What’s more, he hopes he can be a catalyst for greater communication within the beef business. He hopes, as the beef business looks ahead to 2017, that cattle producers can come together, build on the many strengths of the industry and see the big picture.
“I think our key thing is information. We have to come together as cattlemen, come together as an industry because we have great challenges out there from different organizations that don’t want us at the center of the plate.”
The key to achieving that, he believes, is for cattle producers to see the big picture, to appreciate the industry from gate to plate. “I think people who see the larger picture are usually more able to respond to this ever-changing beef business.”
And change is what the industry is all about. “We always face challenges, and we always know there’s an issue out there. Addressing the issues and trying to find solutions for the issues moving forward is what NCBA is all about,” he says.
The road to the top
It’s that passion for the industry and the people in it that put him on the road to the NCBA presidency. But he comes to the policy side of the cattle business with a strong background in the checkoff.
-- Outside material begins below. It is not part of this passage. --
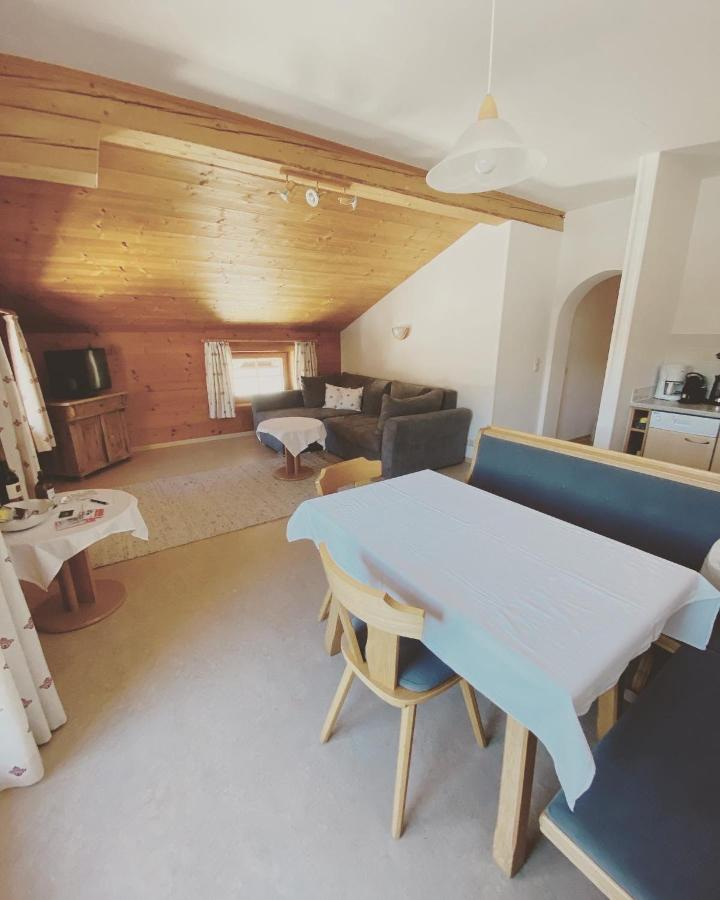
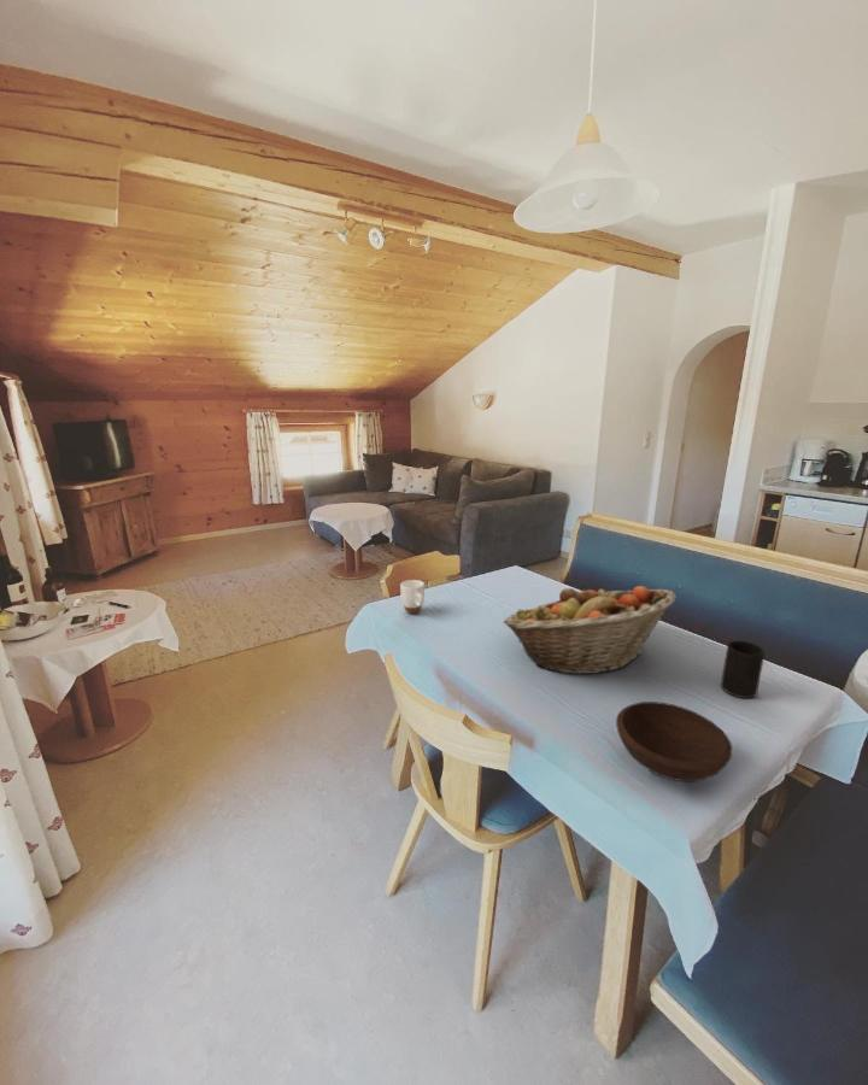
+ cup [720,640,767,699]
+ fruit basket [502,585,678,675]
+ bowl [615,700,734,782]
+ mug [399,579,426,615]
Uden’s father not only taught him at a young age to run a cattle operation, he also instilled in him the necessity of being involved and giving back to the business that gives you so much. “My father, over 50 years ago, started our local cattlemen’s association and was the first and third president of a county organization that is still very, very successful. So I was raised on that.”
“I got elected and happened to be heading to Colorado to see customers. I stopped by the Beef Promotion Operating Committee meeting,” said Uden, and he spent a day watching how the checkoff dollars got allocated on the national level. “Well, that wasn’t going to take a lot more time, and I thought ‘That looks pretty unique: see all the proposals and help decide how the money is going to be spent on the checkoff.’ So I thought I’d interview for that position.”
He did and was elected to the Beef Promotion Operating Committee. And from that springboard, he became involved in the Federation of State Beef Councils, becoming vice chairman and eventually chairman. The federation represents the state beef councils, which are the collection points for the $1 beef checkoff and the source of part of the money that goes to the national Beef Board.
The Beef Promotion Operating Committee is where programs are approved for the beef checkoff. The Federation of State Beef Councils is the source of half of the members of the operating committee, which helps keep it grounded to the grass roots that supply the checkoff funds.
From there, he was recruited to consider leadership positions with NCBA. While he had plenty of work at home, he agreed and has progressed through the leadership ranks to become 2017 president.
Will the industry look the same 10 years from today? “Probably not, but we need to be part of that shaping and molding to whatever it’s going to look like in 10 years,” he says. And he plans to keep NCBA at the center, guiding and directing the beef business as it addresses its future.